Further development of mechanistic plant models may help to identify the likely changes in tradeoffs. For example, in a theoretical modelling exercise, Song et al. (2013) showed that optimum canopy architecture relationships may be different for elevated [CO₂] as compared to current ambient concentrations. Other examples of breeding strategies that may need careful re-evaluation for elevated [CO₂] include efforts to increase photosynthetic capacity, the introduction of C4 metabolism into C3 crops, and initiatives to increase nutrient use efficiency, because tradeoffs in all of these processes will change significantly under high [CO₂].

New tools are available that could assist in screening crops to assess genotype differences so that suitable species and varieties can be selected for use in future breeding programs or timber plantations.

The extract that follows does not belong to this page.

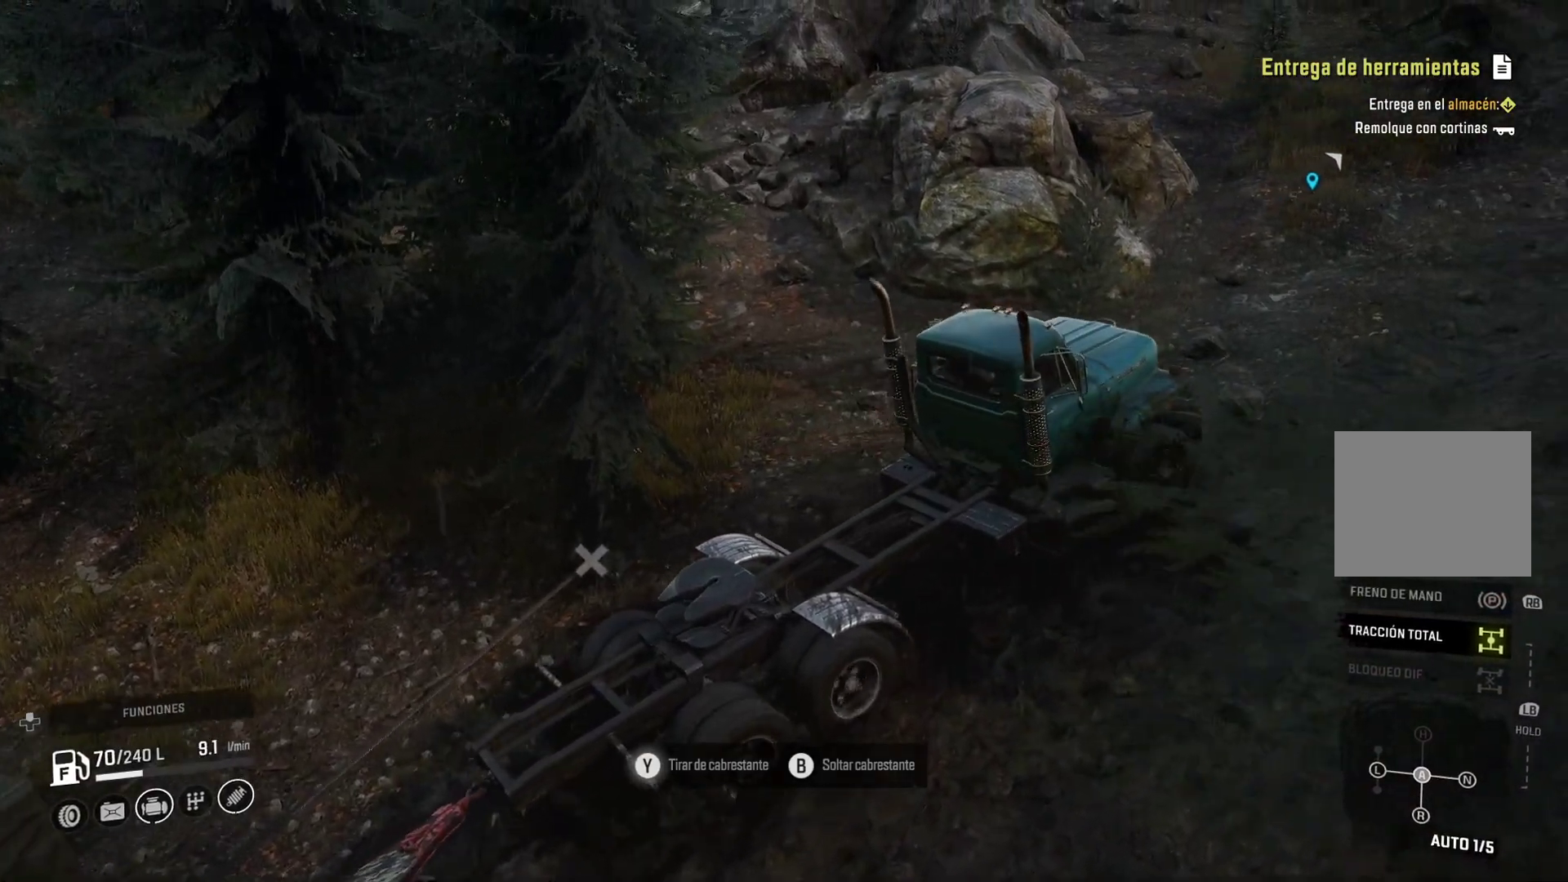
{"buttons": ["Y"], "left_stick": "center", "right_stick": "center", "events": [[283, "left_stick", "center"]]}
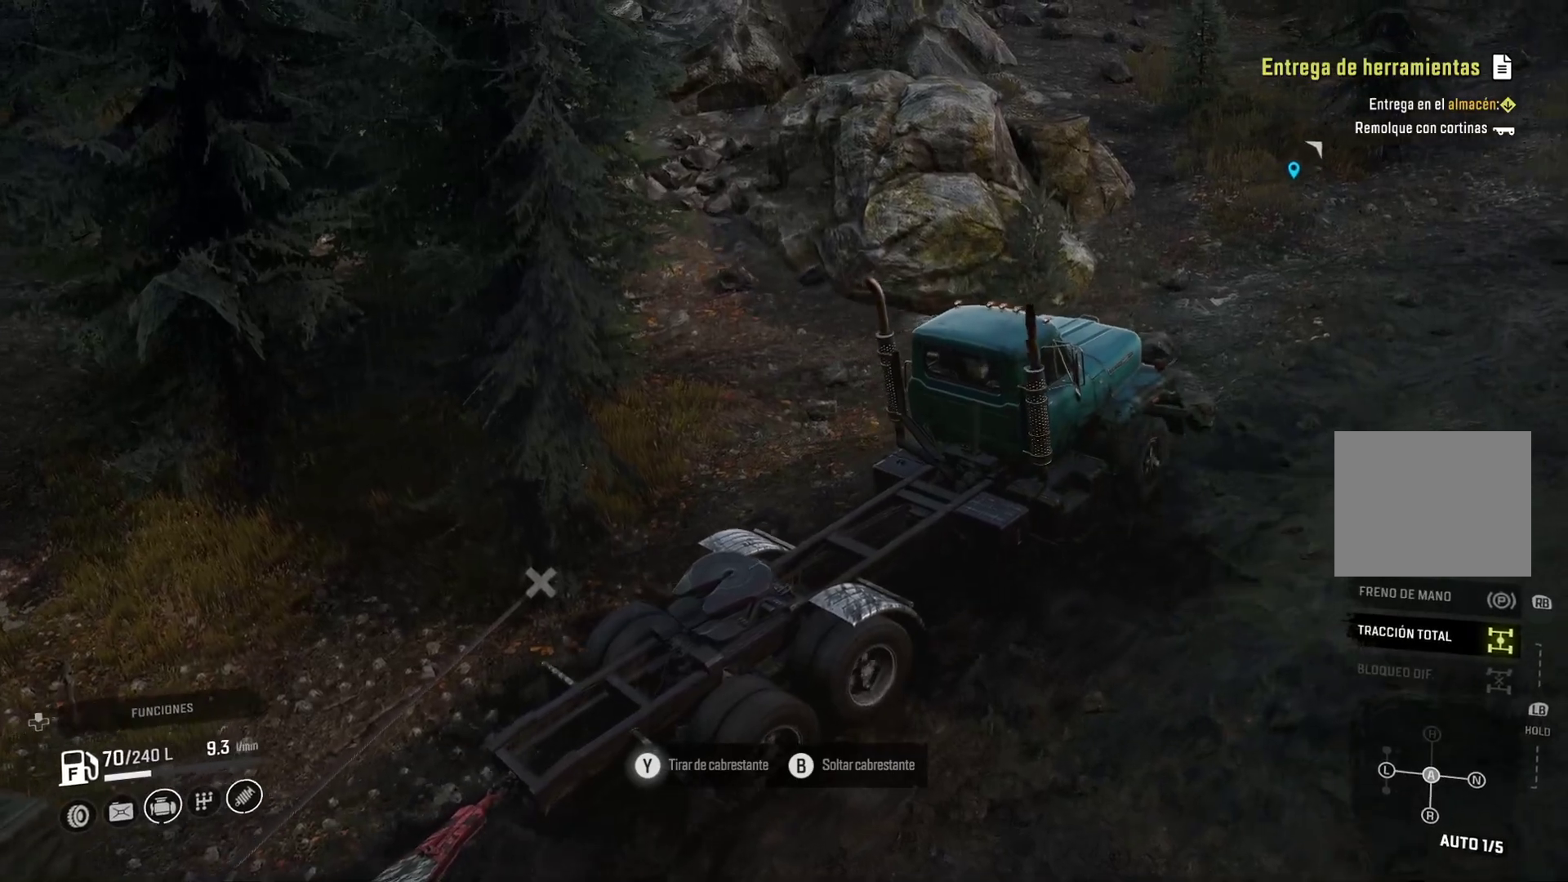
{"buttons": ["Y"], "left_stick": "right", "right_stick": "center", "events": [[250, "left_stick", "right"]]}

Genomic and phenomic systems will be useful (Pieruschka and Poorter 2012), as will remote sensing for quickly assessing growth, yield and quality both above and below ground (e.g. Walter et al. (2012)). However, it will be important to link these technological advances with actual measurements of plant performance in the field, and to identify easily quantifiable plant properties of direct relevance. Leaf mass area (LMA) is easy to measure and is suggested here by Thilakarathne et al. (2013) to be a good predictor for yield response to elevated [CO₂] in wheat. However, as this work relies on a glasshouse study, field evaluation is still pending. Root traits are more difficult to measure nondestructively, but the rhizotron system described by Gray et al. (2013) for soybeans could be adapted for use with other crops. As we progress our understanding of what plant traits determine responses to climate changes and elevated [CO₂], and how they interact, measurements could be focused to such traits and better tested in field settings.

Climate change is multifaceted, yet the current constraints on time, space and money mean that too often experiments are limited in scope, and not validated in field settings. Nitrogen, soil moisture, irradiance, temperature, and other environmental factors can confound, obscure, or enhance the direct effects of elevated [CO₂], and vice versa. The world’s climate is changing. In order to prepare for the future, we need more factorial, long-term field experiments that measure not just growth and yield, but plant function, quality aspects and the implication for pests and diseases. While challenging, the prospect of not being able to grow enough of our most important food crops to feed the world is too serious to ignore.